Ron raised an eyebrow. “You don’t feel like a grown-up?”
“Come on, Ron. No one in New York is a grown-up.”
The other members of the group nodded in solidarity.
“You can stay a kid here forever,” Ivy continued. “I don’t hate all parts of my job. I like that they pay me a lot of money. I hate that I have to yell at people. I like that I get to work out for work. That’s nice. I wish we didn’t charge so much money for the classes. I feel guilty even though I know our clients are real rich. But I wish people didn’t think fitness needed to be so expensive. That’s not fair. It’s like only real rich people can be thin. Is that right?”
Summer chimed in. “And then thin isn’t even good enough. Thin is only the beginning.”
“Girls. No cross-talk,” Ron admonished. “What would you do if you didn’t have to worry about money, Ivy?”
Ivy picked at her cuticles. “Like Janey?”
“Your cousin Janey? You know we try not to use names in here.”

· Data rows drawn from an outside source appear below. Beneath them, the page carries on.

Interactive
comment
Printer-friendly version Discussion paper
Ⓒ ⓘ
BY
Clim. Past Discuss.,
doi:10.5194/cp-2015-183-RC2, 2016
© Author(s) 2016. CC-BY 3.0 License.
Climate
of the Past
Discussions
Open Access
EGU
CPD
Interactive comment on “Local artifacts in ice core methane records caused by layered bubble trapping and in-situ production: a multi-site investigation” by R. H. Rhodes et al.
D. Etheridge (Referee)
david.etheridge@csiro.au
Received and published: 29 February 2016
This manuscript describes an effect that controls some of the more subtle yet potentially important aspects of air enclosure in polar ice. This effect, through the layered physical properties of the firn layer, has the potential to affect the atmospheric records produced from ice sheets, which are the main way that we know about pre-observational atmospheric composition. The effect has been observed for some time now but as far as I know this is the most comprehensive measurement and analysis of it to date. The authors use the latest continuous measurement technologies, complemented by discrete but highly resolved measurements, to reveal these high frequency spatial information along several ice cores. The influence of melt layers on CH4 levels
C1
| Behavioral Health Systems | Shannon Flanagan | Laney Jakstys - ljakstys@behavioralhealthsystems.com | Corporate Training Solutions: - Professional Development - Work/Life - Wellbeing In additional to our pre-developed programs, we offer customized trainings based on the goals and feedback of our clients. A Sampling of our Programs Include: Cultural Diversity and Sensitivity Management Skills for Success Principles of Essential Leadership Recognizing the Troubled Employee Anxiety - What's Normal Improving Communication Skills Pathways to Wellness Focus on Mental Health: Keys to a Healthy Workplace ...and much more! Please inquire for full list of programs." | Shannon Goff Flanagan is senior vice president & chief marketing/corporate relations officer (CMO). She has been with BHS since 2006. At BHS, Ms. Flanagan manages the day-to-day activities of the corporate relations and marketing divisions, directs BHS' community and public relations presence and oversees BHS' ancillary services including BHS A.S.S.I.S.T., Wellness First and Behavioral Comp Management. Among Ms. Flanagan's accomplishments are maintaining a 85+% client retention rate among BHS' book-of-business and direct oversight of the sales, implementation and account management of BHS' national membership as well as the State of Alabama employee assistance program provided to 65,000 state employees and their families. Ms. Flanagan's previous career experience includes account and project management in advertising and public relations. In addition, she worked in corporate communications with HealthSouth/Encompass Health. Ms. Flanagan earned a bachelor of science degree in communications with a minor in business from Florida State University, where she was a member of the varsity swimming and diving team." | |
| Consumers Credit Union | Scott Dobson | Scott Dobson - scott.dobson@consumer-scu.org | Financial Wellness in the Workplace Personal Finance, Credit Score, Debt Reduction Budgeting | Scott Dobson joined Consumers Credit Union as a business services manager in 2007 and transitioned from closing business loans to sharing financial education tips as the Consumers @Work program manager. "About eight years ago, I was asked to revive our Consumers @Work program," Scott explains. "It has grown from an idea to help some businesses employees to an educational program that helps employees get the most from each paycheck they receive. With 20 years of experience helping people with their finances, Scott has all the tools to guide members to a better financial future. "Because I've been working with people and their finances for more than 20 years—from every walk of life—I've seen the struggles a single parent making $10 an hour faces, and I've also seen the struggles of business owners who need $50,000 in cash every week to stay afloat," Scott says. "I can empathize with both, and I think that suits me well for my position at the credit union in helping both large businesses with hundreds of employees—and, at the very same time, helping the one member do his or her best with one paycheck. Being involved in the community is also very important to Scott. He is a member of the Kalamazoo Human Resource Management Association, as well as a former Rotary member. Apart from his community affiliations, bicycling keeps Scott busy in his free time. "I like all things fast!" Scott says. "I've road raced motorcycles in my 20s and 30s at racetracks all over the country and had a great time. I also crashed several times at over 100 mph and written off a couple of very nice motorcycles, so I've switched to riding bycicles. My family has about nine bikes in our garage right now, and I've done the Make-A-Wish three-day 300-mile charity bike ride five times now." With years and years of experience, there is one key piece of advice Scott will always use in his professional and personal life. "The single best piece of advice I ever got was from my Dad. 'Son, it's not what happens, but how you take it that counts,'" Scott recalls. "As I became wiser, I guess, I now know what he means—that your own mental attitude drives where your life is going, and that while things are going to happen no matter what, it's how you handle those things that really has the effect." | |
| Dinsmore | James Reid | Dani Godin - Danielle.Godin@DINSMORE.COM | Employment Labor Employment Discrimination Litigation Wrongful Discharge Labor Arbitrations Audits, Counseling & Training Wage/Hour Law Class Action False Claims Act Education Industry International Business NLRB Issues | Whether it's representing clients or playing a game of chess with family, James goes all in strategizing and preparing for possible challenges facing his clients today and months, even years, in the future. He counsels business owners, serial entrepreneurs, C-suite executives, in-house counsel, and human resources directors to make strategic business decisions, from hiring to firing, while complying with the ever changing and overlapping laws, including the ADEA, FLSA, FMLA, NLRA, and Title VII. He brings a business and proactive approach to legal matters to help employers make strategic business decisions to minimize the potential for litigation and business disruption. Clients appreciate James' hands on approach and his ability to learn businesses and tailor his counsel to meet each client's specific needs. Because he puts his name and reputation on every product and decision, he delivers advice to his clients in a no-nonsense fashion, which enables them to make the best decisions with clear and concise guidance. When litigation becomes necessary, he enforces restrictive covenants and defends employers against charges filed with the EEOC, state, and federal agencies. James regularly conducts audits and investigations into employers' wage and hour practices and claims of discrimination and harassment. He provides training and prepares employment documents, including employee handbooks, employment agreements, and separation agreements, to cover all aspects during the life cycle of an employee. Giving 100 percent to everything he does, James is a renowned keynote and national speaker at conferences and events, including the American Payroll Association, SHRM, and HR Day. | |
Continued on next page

“Yeah, my cousin Janey. My cousin who doesn’t have to worry about money, like at all!” Ivy loved Janey. She really did. But sometimes it was hard not to resent the fact that her cousin was so nonchalant with her millions and millions of dollars. She acted all ashamed of the Sweet family’s chocolate money, acting like B was the only thing that mattered. But Janey could go home and work at Sweet and be the most important woman executive in South Carolina anytime she wanted. Where was the shame in that? People liked chocolate. Not people in New York, unless of course it was 95 percent dark, cultivated from fair trade cacao, and grown by a tribe that used clicks instead of words to communicate. But owning a whole chocolate company was nothing to be ashamed of. It wasn’t like the family business was porta-potties. “Janey acts like losing her job is the worst thing that’s ever happened to her when she could move home and run Sweet Chocolate, which happens to be a Fortune 500 company, but she’s too stuck up to do that.” Saying these things out loud made Ivy hate herself even more. But that’s how she felt, and you were supposed to be honest in therapy.
“What would you do if you had Janey’s money?” Ron prodded. Ivy didn’t have to think about it. She knew what she would do. She’d start her very own class—a ballet boot-camp fitness workout. It would have the stretching and elongation of the muscles from ballet and enough cardio to burn calories. It wouldn’t take much money. She wanted to teach outside and charge people ten dollars, which almost anyone could afford for a good workout. But that wasn’t going to pay her rent. Ultimately she needed this bonus from her bosses at SoarBarre. That might give her the kind of security she needed to do something on her own.
She shrugged at Ron’s question and began to doodle dancers in her pink notebook. “I want to start my own business. And I might have the chance. But I need Janey to cooperate with me, and I don’t think she will.”